A solução, aqui, é parecida com prevista para o JEF, com apenas um detalhe: o Pedido de Uniformização cabe, apenas, quando a decisão da Turma contrariar Súmula do STJ, não sendo possível sua tramitação nos casos de contrariedade ao entendimento consolidado.
Sob a mesma fundamentação outrora anunciada, o STJ também não admite o ajuizamento de Reclamação Constitucional contra acórdão prolatado por Turma Recursal dos Juizados Especiais da Fazenda Pública.
Assim, caso o acórdão da Turma Recursal do Juizado Especial da Fazenda Pública contrariar entendimento consolidado no âmbito do STJ não será cabível pedido de uniformização nem Reclamação (STJ. 1ª Seção. Rcl 22.033-SC, Rel. Min. Mauro Campbell Marques, julgado em 8/4/2015).
Por fim, a Resolução 03/2016/STJ inaugurou a possibilidade de ajuizamento de Reclamação Constitucional no respectivo Tribunal de Justiça quando houver divergência entre acórdão prolatado por Turma Recursal Estadual e do Distrito Federal e a jurisprudência do STJ consolidada: (1) em incidente de assunção de competência (art. 947, do CPC/15); (2) incidente de resolução de demandas repetitivas (art. 976, do CPC/15); (3) julgamento de Recurso Especial Repetitivo; (4) Enunciado de Súmula do STJ e (5) Precedentes do STJ.

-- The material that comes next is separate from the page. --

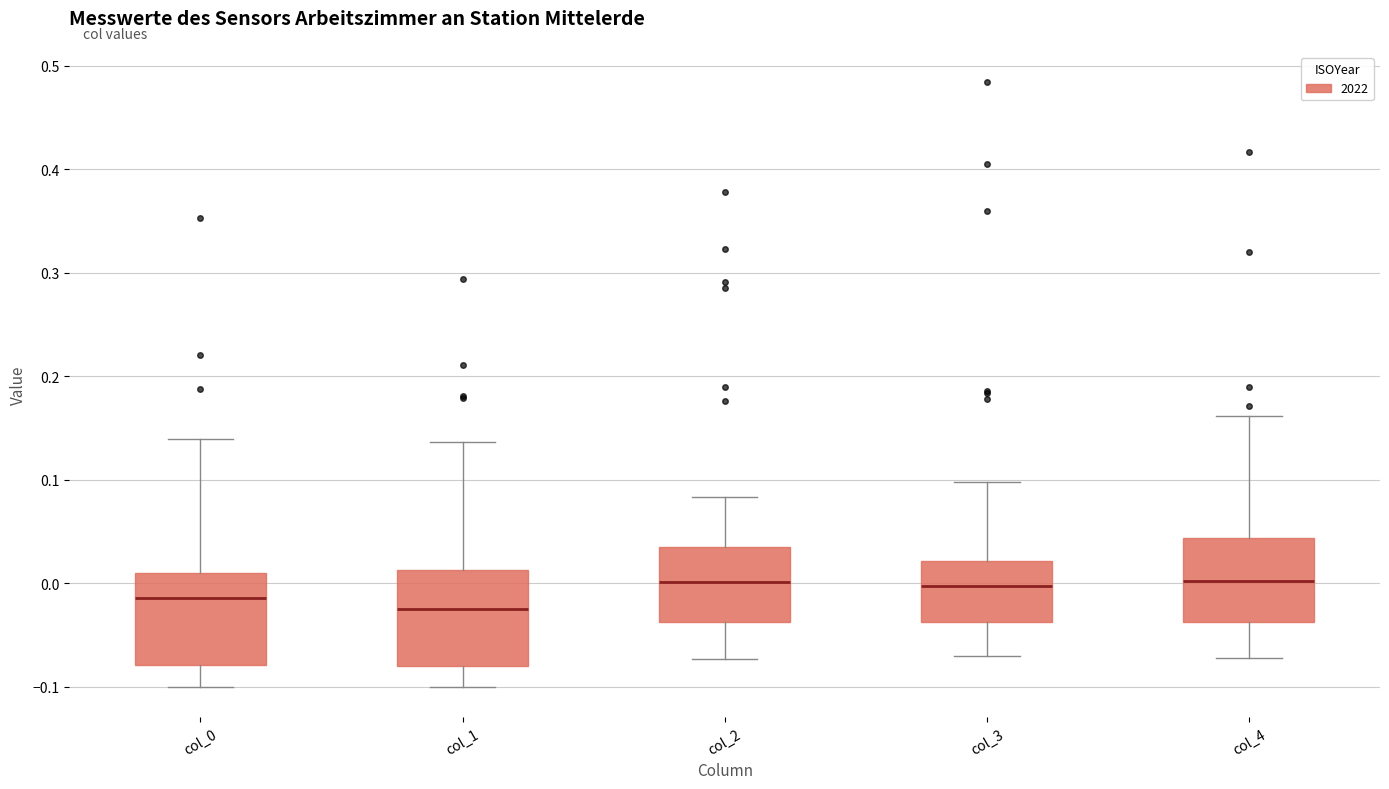

Where is the lower edge of the box for col_0 on the y-axis? The values are not printed on the chart, so give them approximately, as read against the axis.

-0.08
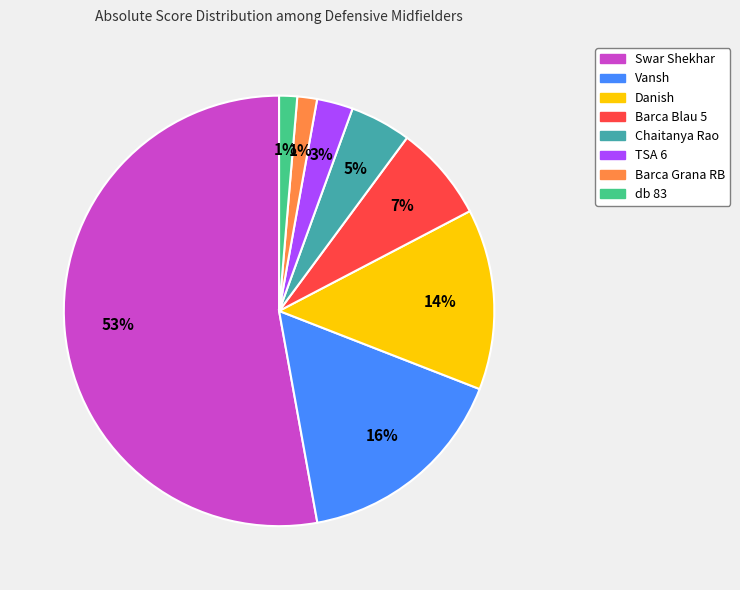

To the nearest percent, what percentage of the pie is Danish?

14%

Antes da Resolução 03/2016 do STJ, a matéria era regulada pela Resolução 12 de 2009, a qual previa a possibilidade de ajuizamento da Reclamação no próprio STJ. Todavia, em razão do exacerbado número de Reclamações endereçadas à Corte Superior, a qual não possui estrutura para concentrar o julgamento de ações em Primeiro Grau de Jurisdição, ante sua natureza típica recursal, houve a delegação aos Tribunais de Justiça dos Estados, diluindo a competência que outrora era concentrada.
Entretanto, conforme preceitua o art. 988, caput e §1º, do CPC/15, a Reclamação tem como principais fundamentos preservar a competência do Tribunal e garantir a autoridade de suas decisões, competindo o julgamento ao órgão jurisdicional cuja competência se busca preservar ou cuja autoridade se pretenda garantir.
No caso ímpar da Resolução 03/2016 do STJ, foi inaugurada uma Reclamação sui generis, vez que a competência foi delegada para órgão judiciário distinto daquele que prolatou a decisão. Dito de outra forma, o Tribunal de Justiça deverá analisar o acórdão da Turma Recursal tomando como parâmetro decisão de outro tribunal, no caso, do STJ.
Assim, o único caso em que seria cabível o ajuizamento de Reclamação contra acórdão prolatado por Turma Recursal seria no âmbito dos Juizados Especiais Cíveis e Criminais, nos termos da Resolução 03/2016 do STJ, ainda que se trate de uma Reclamação sui generis.